La Principauté dispose d’un modèle singulier et adapté au contexte actuel. Sa stabilité institutionnelle constitue un atout déterminant, qui crée ce que nous appelons une « prime de risque positive ». En d’autres termes, la visibilité et la constance offertes par Monaco renforcent sa crédibilité auprès des investisseurs.
La Principauté a su anticiper sur des enjeux majeurs : transition énergétique, diversification économique, attractivité des talents. Elle bénéficie d’une croissance supérieure à celle de la zone euro et d’une insertion réussie dans les réseaux internationaux. Dans une phase de transition mondiale, où l’incertitude domine, cette capacité d’agilité et cette cohérence stratégique sont des atouts.
Monaco n’est pas seulement une valeur refuge. C’est une économie dynamique, capable d’innover et de s’adapter. Sa position géographique, son rôle de carrefour et son ouverture internationale en font un hub attractif, non seulement pour la finance et l’immobilier, mais aussi pour les entreprises technologiques et les startups.

En conclusion, quel message adresseriez-vous aux décideurs et aux investisseurs ?
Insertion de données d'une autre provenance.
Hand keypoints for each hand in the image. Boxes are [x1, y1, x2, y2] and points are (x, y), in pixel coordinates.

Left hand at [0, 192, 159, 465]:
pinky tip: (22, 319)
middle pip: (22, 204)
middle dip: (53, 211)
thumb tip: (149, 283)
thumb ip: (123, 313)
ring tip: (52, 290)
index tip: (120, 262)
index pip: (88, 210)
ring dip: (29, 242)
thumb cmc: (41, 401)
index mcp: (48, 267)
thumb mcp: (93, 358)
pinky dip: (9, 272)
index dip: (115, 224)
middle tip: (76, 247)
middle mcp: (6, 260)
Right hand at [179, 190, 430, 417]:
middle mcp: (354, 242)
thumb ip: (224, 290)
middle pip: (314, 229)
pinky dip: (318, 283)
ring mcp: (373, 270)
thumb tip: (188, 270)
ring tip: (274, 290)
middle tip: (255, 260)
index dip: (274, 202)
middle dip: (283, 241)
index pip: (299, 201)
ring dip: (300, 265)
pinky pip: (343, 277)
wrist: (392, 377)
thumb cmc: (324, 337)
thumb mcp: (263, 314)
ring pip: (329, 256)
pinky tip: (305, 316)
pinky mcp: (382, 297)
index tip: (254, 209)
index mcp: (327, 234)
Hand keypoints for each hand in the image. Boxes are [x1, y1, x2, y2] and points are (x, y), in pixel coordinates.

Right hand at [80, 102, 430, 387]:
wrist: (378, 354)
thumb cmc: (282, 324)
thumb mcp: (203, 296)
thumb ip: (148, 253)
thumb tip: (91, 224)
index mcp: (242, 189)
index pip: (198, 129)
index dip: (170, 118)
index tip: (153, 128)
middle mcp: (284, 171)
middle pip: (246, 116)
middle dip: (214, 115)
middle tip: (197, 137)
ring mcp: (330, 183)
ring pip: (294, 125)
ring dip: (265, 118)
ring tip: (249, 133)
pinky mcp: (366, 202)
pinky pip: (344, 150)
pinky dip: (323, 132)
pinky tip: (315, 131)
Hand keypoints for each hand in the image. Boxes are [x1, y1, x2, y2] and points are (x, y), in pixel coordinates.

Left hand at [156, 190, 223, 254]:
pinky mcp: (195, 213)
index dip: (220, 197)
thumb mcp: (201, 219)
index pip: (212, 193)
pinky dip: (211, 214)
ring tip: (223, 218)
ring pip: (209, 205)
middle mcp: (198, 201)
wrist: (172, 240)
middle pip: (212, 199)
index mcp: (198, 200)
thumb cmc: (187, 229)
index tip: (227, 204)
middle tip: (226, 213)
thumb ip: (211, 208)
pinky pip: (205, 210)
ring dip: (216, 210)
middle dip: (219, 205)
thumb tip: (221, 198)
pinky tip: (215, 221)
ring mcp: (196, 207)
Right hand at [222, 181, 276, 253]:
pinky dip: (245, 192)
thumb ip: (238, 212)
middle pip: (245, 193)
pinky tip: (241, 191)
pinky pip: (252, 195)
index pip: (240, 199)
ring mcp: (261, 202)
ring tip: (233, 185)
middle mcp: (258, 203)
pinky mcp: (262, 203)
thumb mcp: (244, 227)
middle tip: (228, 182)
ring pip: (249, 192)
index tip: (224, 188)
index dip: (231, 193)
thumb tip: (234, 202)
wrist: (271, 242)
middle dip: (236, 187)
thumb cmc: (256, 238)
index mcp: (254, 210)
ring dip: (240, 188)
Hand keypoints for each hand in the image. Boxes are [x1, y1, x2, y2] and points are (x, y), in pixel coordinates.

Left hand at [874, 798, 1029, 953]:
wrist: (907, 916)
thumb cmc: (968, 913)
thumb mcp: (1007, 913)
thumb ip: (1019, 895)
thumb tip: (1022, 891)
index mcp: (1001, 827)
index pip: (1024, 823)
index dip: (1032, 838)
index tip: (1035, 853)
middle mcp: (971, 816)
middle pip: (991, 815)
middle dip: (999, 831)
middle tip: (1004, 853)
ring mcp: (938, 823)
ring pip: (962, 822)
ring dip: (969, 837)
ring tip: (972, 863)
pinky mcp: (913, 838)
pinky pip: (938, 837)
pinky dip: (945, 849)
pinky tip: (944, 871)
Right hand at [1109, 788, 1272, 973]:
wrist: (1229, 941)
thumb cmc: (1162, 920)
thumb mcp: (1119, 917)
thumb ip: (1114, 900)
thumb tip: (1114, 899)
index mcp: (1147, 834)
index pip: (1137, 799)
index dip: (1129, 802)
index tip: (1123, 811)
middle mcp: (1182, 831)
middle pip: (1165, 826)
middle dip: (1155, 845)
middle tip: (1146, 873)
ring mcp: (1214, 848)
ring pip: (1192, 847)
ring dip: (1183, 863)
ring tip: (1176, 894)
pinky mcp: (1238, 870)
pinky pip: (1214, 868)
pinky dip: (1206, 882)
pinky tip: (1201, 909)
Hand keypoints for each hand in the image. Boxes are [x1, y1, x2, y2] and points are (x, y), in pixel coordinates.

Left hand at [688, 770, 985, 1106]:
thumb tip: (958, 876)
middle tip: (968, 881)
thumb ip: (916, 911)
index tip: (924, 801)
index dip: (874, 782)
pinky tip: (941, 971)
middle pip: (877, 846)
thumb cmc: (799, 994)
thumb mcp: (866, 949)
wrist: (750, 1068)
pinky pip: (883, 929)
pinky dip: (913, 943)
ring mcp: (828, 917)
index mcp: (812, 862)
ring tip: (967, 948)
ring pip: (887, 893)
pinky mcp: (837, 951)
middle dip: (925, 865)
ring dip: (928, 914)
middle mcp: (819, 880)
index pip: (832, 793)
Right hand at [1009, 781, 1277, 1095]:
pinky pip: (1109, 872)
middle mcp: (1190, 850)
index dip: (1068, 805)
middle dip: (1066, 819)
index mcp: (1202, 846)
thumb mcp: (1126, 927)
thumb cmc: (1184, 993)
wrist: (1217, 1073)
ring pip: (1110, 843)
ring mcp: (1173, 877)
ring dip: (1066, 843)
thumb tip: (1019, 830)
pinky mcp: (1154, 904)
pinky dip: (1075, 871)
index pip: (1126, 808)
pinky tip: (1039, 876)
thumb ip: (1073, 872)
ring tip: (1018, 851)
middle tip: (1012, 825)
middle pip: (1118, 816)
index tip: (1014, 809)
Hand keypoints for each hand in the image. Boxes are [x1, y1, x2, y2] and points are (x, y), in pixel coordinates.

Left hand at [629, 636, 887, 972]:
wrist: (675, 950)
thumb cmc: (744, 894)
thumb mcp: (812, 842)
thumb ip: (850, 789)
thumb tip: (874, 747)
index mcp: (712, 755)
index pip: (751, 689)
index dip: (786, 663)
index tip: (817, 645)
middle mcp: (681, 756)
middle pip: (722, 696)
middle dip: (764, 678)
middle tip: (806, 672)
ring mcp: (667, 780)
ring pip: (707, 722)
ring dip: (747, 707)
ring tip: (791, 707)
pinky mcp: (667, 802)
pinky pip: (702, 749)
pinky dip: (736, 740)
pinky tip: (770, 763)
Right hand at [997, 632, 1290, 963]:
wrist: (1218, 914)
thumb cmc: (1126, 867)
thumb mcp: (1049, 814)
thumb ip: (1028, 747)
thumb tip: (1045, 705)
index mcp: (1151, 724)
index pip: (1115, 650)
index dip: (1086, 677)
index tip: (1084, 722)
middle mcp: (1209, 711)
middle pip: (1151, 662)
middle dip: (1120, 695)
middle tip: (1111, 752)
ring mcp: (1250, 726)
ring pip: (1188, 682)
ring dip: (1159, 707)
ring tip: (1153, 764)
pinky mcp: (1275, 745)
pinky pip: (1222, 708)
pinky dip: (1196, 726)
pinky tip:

Il faut rester lucide, car nous vivons une période d’incertitude structurelle. Mais il faut aussi rester confiants : la transition vers un nouveau système mondial crée de nouvelles opportunités, notamment dans les secteurs liés à la souveraineté, à l’innovation et à la transition énergétique.
La clé réside dans la capacité des États et des entreprises à investir dans le long terme et à développer leur capital humain. Dans ce domaine, Monaco a pris une longueur d’avance, et son exemple peut inspirer au-delà de ses frontières.